Директор театра Ронштеттер подводил не самые утешительные итоги первой половины сезона. Сдвинув брови, он смотрел на экран компьютера и время от времени тяжко вздыхал. Конечно, серией предрождественских концертов удалось поправить дела, однако на долгоиграющем спектакле заполнен был только партер, балконы пустовали, и в результате баланс чуть ли не отрицательный, тогда как в других театрах столицы дела идут совсем не плохо. Но это уже Хоффенберга не касалось, ему требовалось немедленно найти способ исправить финансовое положение Ронштеттера, пока наверху не решили вовсе закрыть театр как неприбыльный. Это, конечно, была преувеличенно пессимистическая перспектива, но Хоффенберг находил, что полезно подстегивать себя, побуждая к решительным действиям.

В кабинет, хлопнув дверью, вошел Ярнок и тут же опрокинул стоявший на дороге стул.

— Явился, наконец, — мрачно заметил Хоффенберг. — И разрушаешь мой кабинет.

— А кто ставит стулья прямо на пути? — пожаловался Ярнок, печально глядя на листки бумаги, снова покинувшие родную папку и разлетевшиеся по всему кабинету, как бестолковые птенцы из гнезда. — Ведь половину уже разложил по порядку!
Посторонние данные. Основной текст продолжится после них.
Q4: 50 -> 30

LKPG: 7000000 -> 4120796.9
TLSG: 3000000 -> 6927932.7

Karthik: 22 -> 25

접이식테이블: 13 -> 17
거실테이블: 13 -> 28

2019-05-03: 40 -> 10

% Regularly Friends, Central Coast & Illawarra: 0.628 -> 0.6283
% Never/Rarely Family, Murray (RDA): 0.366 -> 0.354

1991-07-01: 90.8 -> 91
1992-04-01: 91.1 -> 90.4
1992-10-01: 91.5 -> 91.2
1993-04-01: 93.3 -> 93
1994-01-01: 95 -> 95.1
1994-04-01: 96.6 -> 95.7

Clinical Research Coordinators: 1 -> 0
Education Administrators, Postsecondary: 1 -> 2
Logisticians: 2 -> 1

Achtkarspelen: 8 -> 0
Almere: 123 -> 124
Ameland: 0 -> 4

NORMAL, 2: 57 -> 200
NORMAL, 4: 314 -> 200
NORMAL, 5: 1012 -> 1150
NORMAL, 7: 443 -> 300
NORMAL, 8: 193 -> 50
— Нормальные люди не влетают сюда, как на пожар, и смотрят под ноги, — заметил Хоффенберг. — Ну и что у тебя такого срочного, что ты непременно хотел видеть меня с утра пораньше? — он свернул окно в компьютере и уставился на друга и менеджера своего театра без особого энтузиазма.

— Я вот ночь не спал, думал, как тебя спасти, — заявил Ярнок. — Трудился до рассвета, изучая пьесу, которую мне предложили, с самого утра спешу сюда… даже не позавтракав. — Он полез под стол Хоффенберга за улетевшим далеко листком. — Мы с Белой всю ночь…

— А я думал, это что-то серьезное, — хмыкнул Хоффенберг. — А тут «мы с Белой». И ты еще отнимаешь у меня время…

— Чем это ты был так занят? — поинтересовался Ярнок, вылезая из-под стола.

— Прикидывал, какими словами обратиться к правообладателям, чтобы выпросить у них право на новую постановку «Бала вампиров».